Kemenko PMK dalam paparannya menyebutkan, para pakar kesehatan hewan dunia telah mengelompokkan pathogen (kuman berbahaya penyebab penyakit) dari 3 area, yaitu 1.415 pathogen pada manusia, 372 pathogen pada karnivora domestik (anjing,kuncing, dsb) dan 616 pathogen penyakit pada ternak.

“Dalam dekade terakhir memang wabah akibat virus menjadi sorotan dunia seperti virus flu H1N1, Ebola, Mers-CoV dan Zika. Namun ternyata perubahan karakter pathogen juga sedang terjadi pada bakteri, yang secara terus menerus bertambah kebal dari berbagai golongan antibiotik,” jelas Rama Fauzi dari Kemenko PMK.

Konsep One Health Untuk Pengendalian AMR dan PIB

Dalam Agenda Ketahanan Kesehatan Global (GHSA) ditekankan bahwa pentingnya pendekatan multidisipin dan multisektoral untuk memperkuat kapasitas global dan negara untuk mencegah, mendeteksi dan merespon ancaman penyakit-penyakit infeksius, baik yang yerjadi secara alamiah, disengaja maupun yang tidak disengaja.

Berangkat dari hal tersebut, pada tahun 2016 masyarakat dunia menyepakati usulan rencana aksi global (Global action plan) yang mengamanatkan kepada setiap Negara untuk menyusun rencana aksi nasional yang berfokus pada 5 tujuan strategis pengendalian AMR.

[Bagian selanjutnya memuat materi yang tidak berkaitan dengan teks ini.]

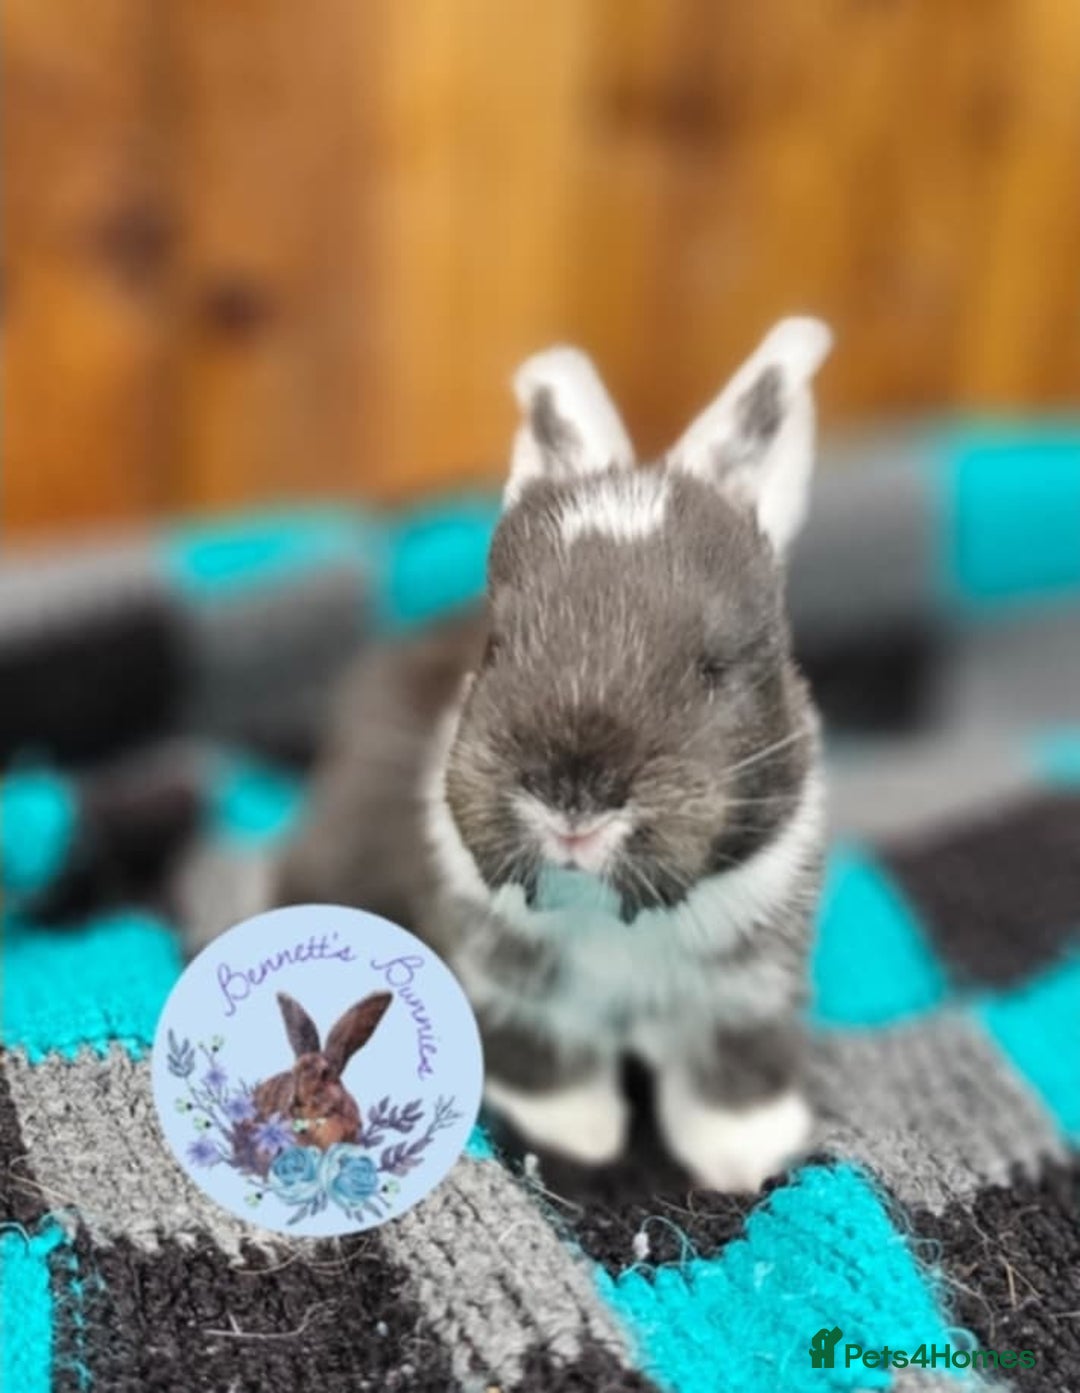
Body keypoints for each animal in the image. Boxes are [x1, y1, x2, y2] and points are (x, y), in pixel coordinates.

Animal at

Pemerintah Indonesia menyambut rencana aksi global ini dengan ikut meratifikasi beberapa kesepakatan regional yang secara khusus berkomitmen pada upaya pengendalian AMR dan AMU. Komitmen ini tertuang dalam kesepakatan Menteri Pertanian di ASEAN (MAFF ASEAN) dan Kelompok anggota G-20 di tahun 2016,

Untuk menindaklanjuti Rencana Aksi Global tersebut, Kementerian Pertanian bersama dengan kementerian dan Lembaga terkait, telah menyusun Rencana Aksi Nasional (RAN) untuk 2017 - 2019. Menurut Syamsul Ma'arif, Kementerian Pertanian telah melaksanakan langkah strategis antara lain: a) Sisi regulasi melalui Permentan telah melarang penggunaan antibiotik sebagai growth promoter sebagai bentuk pengendalian resistensi antimikroba; b) Berperan aktif dalam pembuatan dan menyepakati NAP (Nasional Action Plan atau Rencana Aksi Nasional) penanggulangan AMR bersama Kementerian Kesehatan, Kementerian Lingkungan Hidup, Kementerian Kelautan dan Perikanan, Kementerian Pertahanan, BPOM dan beberapa Kementerian serta lembaga pemerintah lainnya dalam kerangka pendekatan “One Health”; c) Melakukan surveilans Resistensi Antimikroba di berbagai wilayah d) Telah melakukan survey penggunaan antimikroba (AMU = Antimicrobial Usage) di tiga provinsi
(e). Melakukan Kuliah Umum (Studium General) untuk meningkatkan kesadaran penggunaan antibiotik yang bijak dan bertanggung jawab di beberapa fakultas kedokteran hewan f)Merancang pembuatan Komite Pengendali Resistensi Antimikroba (KPRA);

Kementerian Pertanian tidak bisa bergerak sendiri dalam pengendalian AMR dan PIB, karena memerlukan pendekatan yang bersifat menyeluruh yang merupakan inti dari pendekatan One Health yang menekankan komunikasi, kolaborasi dan koordinasi lintas sektor lintas disiplin ilmu baik di tingkat lokal dan global.

"Perlu sektor kesehatan manusia, sektor kesehatan lingkungan dan pemangku kepentingan terkait melalui pendekatan One Health untuk bersama-sama menahan laju resistensi antimikroba" tuturnya.